I actually think that for a conference centered on people who have often been really badly treated by fellow Christians, Revoice was remarkably un-selfrighteous! Forgiveness came up several times, including in both Nate Collins’s & Wesley Hill’s keynotes. I loved Wes’s statement that when we are freed from sin and shame by Christ the Liberator, we are also freed to love our enemies, to bless those who curse us. Gabriel reflected on grieving as a necessary part of pardoning, and that sounds right to me: If you minimize or make excuses for the harm done, that isn’t forgiveness. Forgiveness requires reckoning with what really happened. I think Revoice struck the right balance of naming and grieving the harms done to gay people in the churches, without falling into self-pity or dehumanizing those who harmed us. But I know at least one attendee thought that was a danger we didn’t always avoid.

As far as “the spirit of the age”–this is one reason I’m always banging on about Christian history! I just finished re-reading Zami: A New Spelling of My Name, Audre Lorde’s memoir. Toward the end of the book Lorde is pretty candid about some major mistakes she made in relationships: things she tried which we, here in 2018, can look at and say, “How did you ever think that would end well?” But how could a black lesbian in 1956, unsheltered, unguided, learn to structure her life? I am constantly talking about the past because I don’t want us to try to build a Christian life from whatever ingredients we happen to have in the pantry.

But the reality is that we are trying something, if not completely new, then in a new context and facing new challenges. And we will make a lot of mistakes in doing that. I was struck by how often people discussed (often very insightfully!) ways of life they had been living for less than ten years. People who could have been our mentors are mostly very closeted, very heretical (often because very wounded by Christians), or very dead. And so we have these like thirtysomethings doing their best to guide and mentor people. Those who have been serving longer, like Tim Otto, have so much to teach us, but I know some of our witness is callow because the “elders” in our movement often don’t remember so far back as the disco era. This means that lots of younger people project their hopes and longings onto us–tell me there’s an okay future for me!–and we can be tempted to overpromise, and to put up a facade that we’re doing better than we really are.

I suspect only time, and deeper community bonds which will allow us to see one another’s lives up close, will really address this problem.
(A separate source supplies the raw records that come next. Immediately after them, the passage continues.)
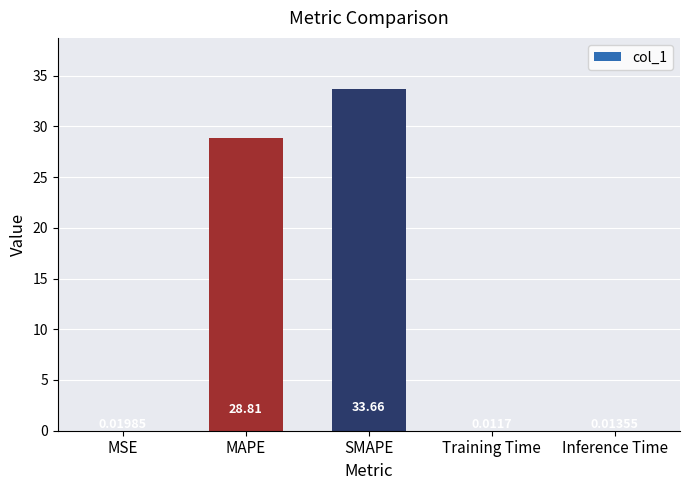

Which category has the highest value across all series?

SMAPE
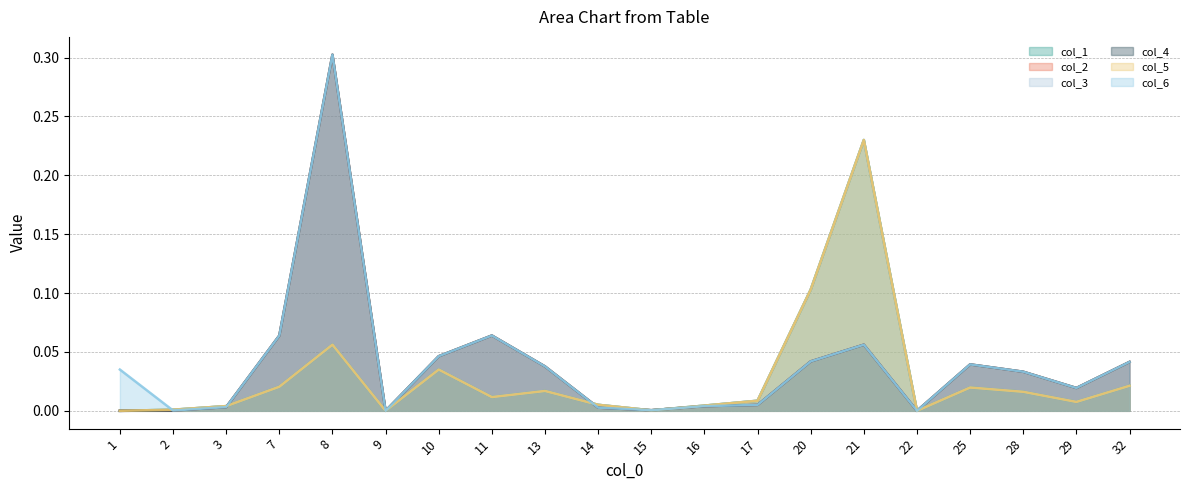

The col_5 series shows 0.0 at 11. True or false?

True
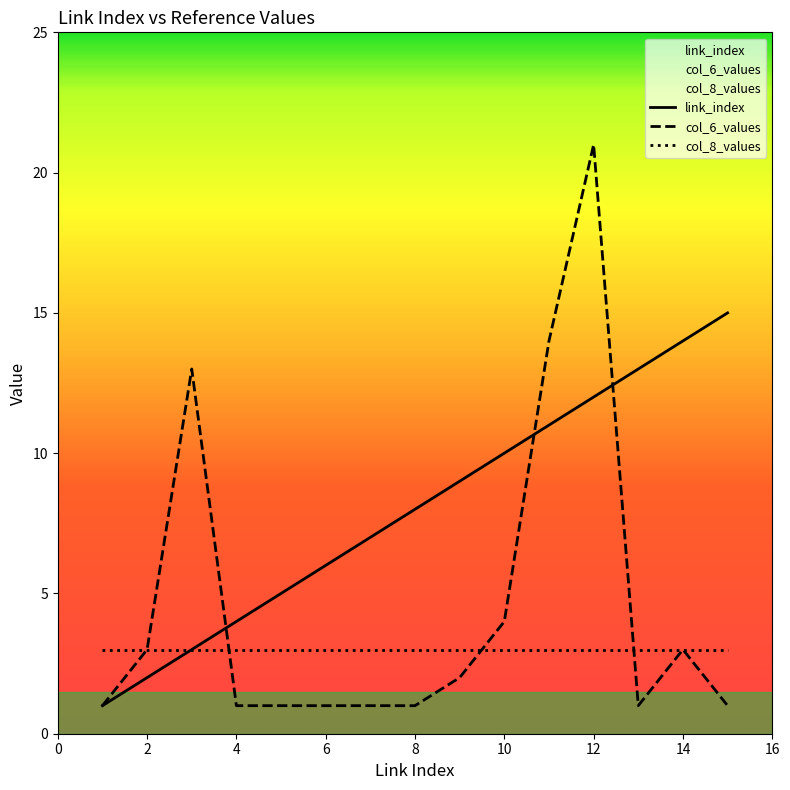

How many distinct data groups are displayed?

3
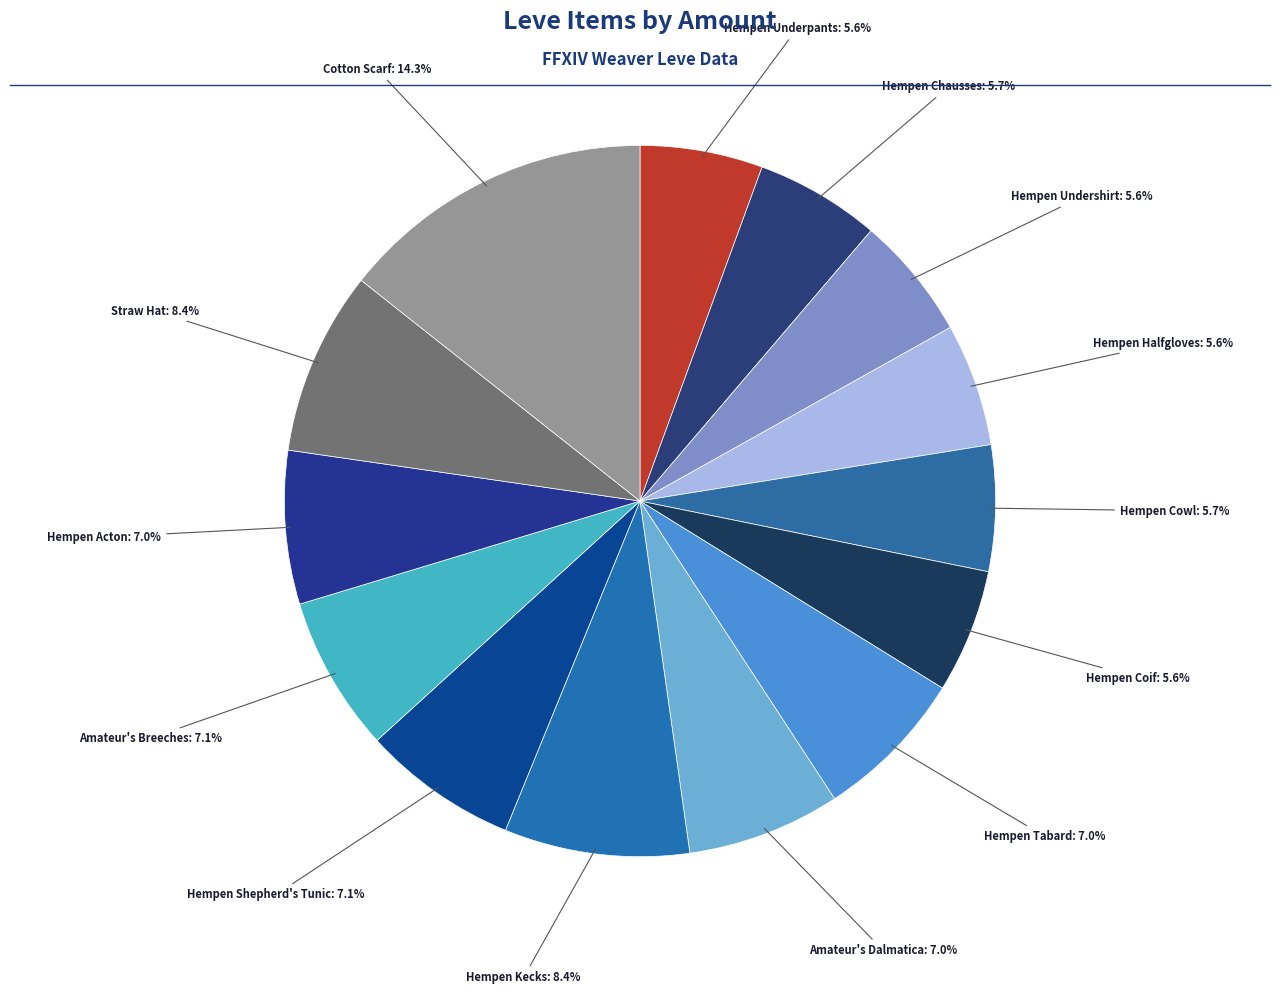

How many slices are in this pie chart?

14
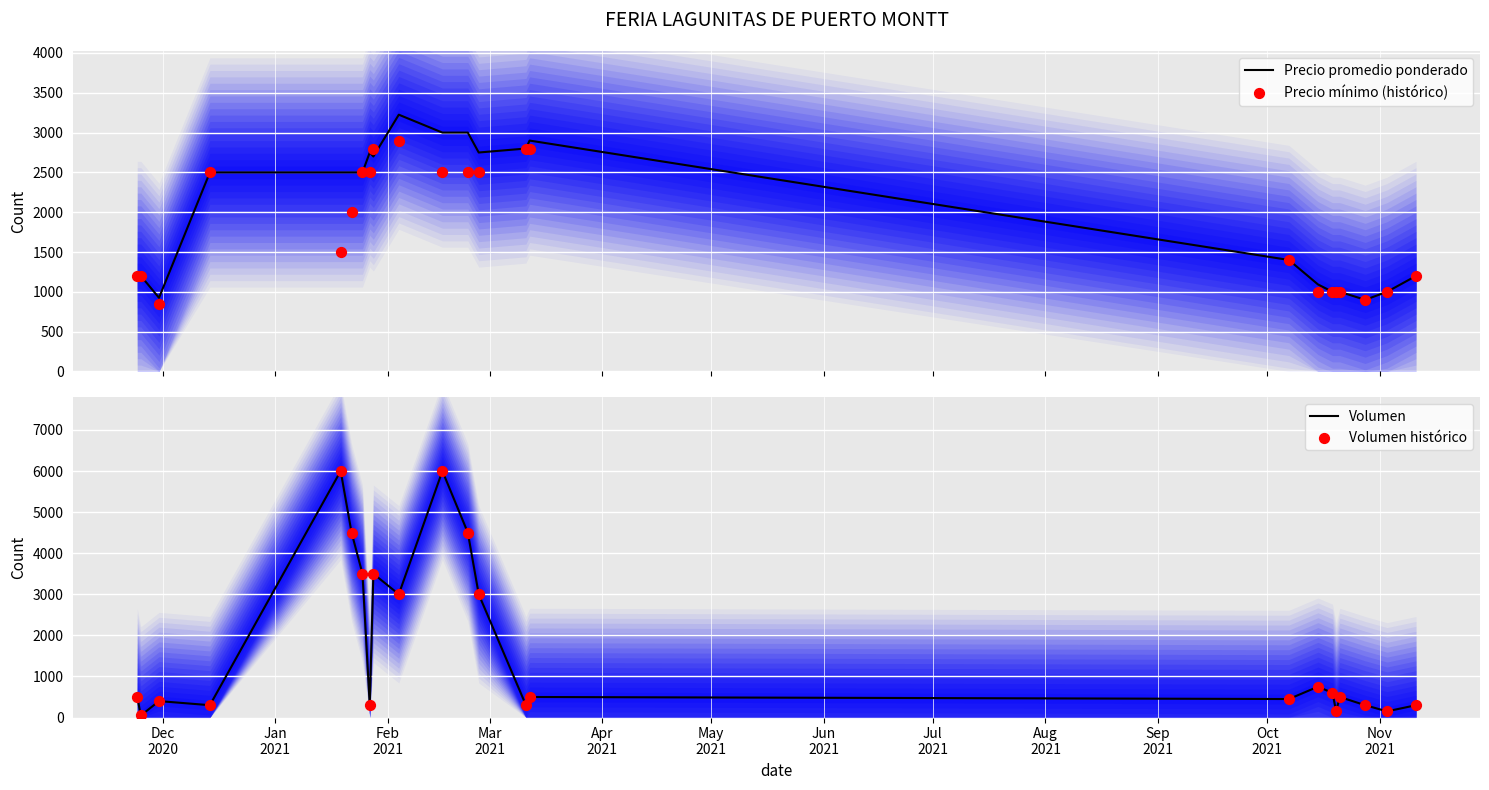

What is the maximum value for Volumen?

6000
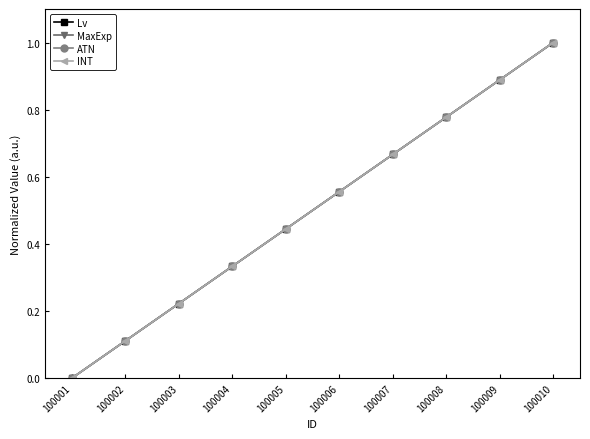

Rank the series by their maximum value, from lowest to highest.

Lv, MaxExp, ATN, INT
And community is what Revoice is giving us.

# On a final note, I was both grateful and, frankly, startled by how kind Greg Johnson and Memorial PCA Church were to us. All these straight Christians who could’ve been doing anything at all with their time went out of their way, again and again, to welcome us, show us every kind of hospitality, and interpret us charitably even though they were the ones who’d have to take the flak for any of our mistakes. I honestly felt treated so gently by these people. What a blessing.